### Entries supplied:

Content starts

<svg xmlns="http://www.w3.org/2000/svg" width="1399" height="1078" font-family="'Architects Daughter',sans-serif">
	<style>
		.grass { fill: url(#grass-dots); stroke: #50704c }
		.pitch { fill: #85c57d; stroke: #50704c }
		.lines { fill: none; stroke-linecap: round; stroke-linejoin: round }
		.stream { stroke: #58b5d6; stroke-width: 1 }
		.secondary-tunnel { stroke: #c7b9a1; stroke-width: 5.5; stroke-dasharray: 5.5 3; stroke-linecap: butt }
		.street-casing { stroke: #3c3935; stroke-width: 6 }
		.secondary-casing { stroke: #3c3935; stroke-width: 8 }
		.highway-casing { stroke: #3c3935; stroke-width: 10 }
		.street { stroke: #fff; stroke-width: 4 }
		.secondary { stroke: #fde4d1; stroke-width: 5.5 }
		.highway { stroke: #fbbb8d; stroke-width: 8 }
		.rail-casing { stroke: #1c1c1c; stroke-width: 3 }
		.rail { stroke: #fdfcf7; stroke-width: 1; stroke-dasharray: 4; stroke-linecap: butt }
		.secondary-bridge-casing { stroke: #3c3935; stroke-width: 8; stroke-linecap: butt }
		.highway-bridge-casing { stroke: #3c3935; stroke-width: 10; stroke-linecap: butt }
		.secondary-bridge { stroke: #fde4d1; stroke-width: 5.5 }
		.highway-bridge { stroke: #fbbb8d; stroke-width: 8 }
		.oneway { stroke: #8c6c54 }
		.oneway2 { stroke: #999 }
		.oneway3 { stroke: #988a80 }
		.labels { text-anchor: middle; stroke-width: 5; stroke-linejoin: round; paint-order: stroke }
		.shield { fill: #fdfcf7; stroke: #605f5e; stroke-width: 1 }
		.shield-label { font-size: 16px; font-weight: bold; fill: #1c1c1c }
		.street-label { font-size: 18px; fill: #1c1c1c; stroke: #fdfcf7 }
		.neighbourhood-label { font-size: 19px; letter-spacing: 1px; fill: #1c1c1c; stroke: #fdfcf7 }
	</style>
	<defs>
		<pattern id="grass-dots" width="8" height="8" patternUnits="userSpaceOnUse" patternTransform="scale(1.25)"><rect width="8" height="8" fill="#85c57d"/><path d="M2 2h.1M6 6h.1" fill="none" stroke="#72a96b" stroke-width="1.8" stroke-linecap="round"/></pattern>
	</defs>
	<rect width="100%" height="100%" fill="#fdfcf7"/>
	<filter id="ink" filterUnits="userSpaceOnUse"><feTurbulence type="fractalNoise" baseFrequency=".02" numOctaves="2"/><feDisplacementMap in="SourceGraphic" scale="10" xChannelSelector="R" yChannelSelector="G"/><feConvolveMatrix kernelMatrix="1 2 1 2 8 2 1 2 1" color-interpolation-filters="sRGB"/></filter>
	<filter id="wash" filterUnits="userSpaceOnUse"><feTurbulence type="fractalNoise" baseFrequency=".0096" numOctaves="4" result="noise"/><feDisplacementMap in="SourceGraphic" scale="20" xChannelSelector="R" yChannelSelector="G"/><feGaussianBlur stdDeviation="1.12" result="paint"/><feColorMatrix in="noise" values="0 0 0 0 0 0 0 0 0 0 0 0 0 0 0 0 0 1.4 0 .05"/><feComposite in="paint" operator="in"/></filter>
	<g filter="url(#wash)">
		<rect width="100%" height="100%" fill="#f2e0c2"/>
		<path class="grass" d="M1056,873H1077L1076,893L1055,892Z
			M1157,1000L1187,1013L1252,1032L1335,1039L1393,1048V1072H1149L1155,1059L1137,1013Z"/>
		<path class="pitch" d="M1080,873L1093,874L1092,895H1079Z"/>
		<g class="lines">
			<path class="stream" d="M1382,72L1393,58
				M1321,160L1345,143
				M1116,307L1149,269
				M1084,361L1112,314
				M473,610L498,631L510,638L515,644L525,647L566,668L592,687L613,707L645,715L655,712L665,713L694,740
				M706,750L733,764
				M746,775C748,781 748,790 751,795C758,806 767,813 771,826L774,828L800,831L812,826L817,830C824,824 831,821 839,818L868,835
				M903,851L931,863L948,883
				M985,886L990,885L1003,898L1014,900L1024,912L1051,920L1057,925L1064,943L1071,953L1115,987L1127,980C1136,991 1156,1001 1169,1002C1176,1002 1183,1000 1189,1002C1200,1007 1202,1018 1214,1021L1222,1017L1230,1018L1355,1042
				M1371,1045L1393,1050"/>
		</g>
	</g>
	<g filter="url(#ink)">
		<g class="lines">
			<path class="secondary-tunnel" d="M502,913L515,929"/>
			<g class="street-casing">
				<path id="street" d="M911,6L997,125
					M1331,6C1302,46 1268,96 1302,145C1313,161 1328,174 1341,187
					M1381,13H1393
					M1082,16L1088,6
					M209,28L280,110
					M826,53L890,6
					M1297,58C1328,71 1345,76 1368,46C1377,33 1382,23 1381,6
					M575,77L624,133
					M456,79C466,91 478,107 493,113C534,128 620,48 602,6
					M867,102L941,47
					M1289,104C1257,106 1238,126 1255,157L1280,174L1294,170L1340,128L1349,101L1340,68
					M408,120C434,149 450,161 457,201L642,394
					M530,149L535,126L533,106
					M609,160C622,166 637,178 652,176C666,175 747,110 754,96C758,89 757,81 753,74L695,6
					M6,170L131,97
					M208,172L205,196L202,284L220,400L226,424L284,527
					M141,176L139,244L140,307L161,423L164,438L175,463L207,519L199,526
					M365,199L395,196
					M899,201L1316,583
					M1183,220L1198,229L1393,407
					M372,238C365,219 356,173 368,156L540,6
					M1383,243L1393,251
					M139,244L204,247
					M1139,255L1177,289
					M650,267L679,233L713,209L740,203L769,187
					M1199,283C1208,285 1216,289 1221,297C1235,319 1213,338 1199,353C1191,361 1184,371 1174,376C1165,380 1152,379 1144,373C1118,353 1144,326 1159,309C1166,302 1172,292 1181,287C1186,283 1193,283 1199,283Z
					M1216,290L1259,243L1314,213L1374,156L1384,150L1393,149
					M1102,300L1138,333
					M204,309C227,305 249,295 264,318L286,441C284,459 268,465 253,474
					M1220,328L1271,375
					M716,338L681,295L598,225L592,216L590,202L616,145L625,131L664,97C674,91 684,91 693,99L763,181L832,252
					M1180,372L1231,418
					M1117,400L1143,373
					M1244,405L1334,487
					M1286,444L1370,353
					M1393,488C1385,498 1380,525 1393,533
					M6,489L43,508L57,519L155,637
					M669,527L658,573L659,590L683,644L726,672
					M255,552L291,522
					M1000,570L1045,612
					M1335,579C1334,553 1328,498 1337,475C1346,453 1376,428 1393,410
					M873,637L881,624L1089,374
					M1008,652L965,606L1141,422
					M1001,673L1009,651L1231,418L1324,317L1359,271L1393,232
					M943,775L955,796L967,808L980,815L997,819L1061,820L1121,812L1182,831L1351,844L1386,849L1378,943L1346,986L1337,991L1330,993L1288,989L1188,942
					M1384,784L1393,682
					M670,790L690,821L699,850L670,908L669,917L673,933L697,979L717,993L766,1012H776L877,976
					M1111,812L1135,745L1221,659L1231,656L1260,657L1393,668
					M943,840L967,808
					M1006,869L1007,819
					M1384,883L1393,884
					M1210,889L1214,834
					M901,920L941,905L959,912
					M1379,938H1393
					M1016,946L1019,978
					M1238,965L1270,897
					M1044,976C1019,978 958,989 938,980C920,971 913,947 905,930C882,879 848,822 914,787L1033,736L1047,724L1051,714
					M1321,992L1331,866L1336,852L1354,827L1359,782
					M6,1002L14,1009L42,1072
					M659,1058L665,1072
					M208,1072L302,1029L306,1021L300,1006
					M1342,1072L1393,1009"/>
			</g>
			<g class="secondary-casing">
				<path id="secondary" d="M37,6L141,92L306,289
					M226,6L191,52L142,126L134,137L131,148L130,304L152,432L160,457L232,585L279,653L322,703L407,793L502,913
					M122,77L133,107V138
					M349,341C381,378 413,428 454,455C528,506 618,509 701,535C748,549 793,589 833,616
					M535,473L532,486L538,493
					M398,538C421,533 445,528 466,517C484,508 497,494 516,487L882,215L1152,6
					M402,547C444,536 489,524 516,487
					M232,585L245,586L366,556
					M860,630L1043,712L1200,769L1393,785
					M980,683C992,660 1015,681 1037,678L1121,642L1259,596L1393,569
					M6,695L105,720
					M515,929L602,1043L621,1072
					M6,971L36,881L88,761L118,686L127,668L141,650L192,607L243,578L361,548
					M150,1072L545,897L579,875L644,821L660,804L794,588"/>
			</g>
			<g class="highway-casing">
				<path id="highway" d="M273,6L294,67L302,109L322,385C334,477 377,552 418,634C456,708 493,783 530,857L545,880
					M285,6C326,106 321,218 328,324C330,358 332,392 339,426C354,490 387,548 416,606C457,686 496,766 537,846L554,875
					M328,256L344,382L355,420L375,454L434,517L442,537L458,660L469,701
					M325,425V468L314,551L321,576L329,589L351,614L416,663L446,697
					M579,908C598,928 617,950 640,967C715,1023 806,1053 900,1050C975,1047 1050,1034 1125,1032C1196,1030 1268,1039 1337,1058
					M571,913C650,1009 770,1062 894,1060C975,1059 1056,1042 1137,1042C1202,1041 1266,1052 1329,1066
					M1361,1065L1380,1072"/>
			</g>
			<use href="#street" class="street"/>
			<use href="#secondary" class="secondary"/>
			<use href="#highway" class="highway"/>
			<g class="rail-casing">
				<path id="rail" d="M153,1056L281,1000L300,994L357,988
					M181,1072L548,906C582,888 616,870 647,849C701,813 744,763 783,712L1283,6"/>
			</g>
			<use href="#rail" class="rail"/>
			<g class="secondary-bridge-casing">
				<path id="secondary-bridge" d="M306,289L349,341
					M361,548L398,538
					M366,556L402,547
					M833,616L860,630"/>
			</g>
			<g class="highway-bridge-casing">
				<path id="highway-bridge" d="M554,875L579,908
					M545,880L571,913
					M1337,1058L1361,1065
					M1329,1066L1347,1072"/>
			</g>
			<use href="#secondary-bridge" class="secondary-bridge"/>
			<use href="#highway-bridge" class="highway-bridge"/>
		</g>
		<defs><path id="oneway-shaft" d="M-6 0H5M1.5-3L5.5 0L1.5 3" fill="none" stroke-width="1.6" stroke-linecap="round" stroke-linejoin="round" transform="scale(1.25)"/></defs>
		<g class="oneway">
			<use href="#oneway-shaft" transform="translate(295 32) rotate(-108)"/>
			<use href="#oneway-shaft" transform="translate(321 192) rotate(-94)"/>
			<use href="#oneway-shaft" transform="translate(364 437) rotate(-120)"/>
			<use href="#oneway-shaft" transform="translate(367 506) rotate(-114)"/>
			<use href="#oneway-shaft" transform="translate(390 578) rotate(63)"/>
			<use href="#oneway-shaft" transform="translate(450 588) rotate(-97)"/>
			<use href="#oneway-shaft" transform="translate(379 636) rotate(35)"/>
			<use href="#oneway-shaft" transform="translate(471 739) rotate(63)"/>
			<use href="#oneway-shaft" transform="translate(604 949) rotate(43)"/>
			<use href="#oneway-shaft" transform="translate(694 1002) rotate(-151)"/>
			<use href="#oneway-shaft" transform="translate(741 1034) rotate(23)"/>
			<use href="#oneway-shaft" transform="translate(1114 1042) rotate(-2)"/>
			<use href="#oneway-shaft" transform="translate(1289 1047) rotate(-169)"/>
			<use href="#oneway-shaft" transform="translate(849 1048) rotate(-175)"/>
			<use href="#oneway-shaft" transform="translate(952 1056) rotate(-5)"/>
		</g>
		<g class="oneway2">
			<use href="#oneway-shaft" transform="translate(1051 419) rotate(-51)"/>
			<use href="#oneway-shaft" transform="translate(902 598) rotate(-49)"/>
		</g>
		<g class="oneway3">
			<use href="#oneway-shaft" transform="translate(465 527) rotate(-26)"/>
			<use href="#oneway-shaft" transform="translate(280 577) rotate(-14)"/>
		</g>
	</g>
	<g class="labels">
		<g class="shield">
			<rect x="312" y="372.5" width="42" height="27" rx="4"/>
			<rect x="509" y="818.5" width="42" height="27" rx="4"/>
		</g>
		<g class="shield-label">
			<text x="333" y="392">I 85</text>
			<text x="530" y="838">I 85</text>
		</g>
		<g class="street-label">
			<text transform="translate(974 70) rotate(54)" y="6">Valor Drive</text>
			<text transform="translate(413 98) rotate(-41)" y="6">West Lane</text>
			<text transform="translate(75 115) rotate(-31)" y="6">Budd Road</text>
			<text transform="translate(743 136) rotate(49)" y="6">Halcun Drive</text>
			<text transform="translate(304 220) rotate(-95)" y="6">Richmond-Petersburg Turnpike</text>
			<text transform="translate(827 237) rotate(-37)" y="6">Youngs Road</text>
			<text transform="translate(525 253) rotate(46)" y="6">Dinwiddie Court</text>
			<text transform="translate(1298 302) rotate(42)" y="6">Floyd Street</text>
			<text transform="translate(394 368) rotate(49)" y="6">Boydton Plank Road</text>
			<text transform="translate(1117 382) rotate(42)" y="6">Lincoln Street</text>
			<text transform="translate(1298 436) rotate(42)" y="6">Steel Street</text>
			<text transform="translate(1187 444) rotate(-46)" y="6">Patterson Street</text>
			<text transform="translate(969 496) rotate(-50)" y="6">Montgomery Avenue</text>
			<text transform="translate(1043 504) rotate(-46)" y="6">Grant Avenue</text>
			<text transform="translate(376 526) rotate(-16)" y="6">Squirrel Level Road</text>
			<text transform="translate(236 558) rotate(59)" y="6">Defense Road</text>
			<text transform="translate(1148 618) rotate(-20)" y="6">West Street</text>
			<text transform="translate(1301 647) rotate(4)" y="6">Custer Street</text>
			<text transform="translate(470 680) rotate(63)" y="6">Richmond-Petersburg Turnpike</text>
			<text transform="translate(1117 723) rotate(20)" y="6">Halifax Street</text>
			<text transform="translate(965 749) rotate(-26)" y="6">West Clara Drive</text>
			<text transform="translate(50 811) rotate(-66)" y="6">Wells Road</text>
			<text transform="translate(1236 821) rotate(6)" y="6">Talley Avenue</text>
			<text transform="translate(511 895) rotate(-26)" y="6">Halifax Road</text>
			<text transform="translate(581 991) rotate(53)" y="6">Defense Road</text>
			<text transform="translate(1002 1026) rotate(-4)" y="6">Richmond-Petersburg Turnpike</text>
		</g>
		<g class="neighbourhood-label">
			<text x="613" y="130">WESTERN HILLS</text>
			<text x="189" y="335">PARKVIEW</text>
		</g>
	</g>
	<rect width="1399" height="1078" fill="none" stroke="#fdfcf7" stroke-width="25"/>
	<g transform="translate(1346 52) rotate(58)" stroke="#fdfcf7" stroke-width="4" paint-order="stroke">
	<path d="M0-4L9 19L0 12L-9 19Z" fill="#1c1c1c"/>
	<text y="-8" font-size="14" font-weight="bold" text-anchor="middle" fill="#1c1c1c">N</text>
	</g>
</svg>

Content ends

### Work instructions:
Where a line in the records above contains the word "yChannelSelector", copy that line.

### Expected answer:
	<filter id="ink" filterUnits="userSpaceOnUse"><feTurbulence type="fractalNoise" baseFrequency=".02" numOctaves="2"/><feDisplacementMap in="SourceGraphic" scale="10" xChannelSelector="R" yChannelSelector="G"/><feConvolveMatrix kernelMatrix="1 2 1 2 8 2 1 2 1" color-interpolation-filters="sRGB"/></filter>
	<filter id="wash" filterUnits="userSpaceOnUse"><feTurbulence type="fractalNoise" baseFrequency=".0096" numOctaves="4" result="noise"/><feDisplacementMap in="SourceGraphic" scale="20" xChannelSelector="R" yChannelSelector="G"/><feGaussianBlur stdDeviation="1.12" result="paint"/><feColorMatrix in="noise" values="0 0 0 0 0 0 0 0 0 0 0 0 0 0 0 0 0 1.4 0 .05"/><feComposite in="paint" operator="in"/></filter>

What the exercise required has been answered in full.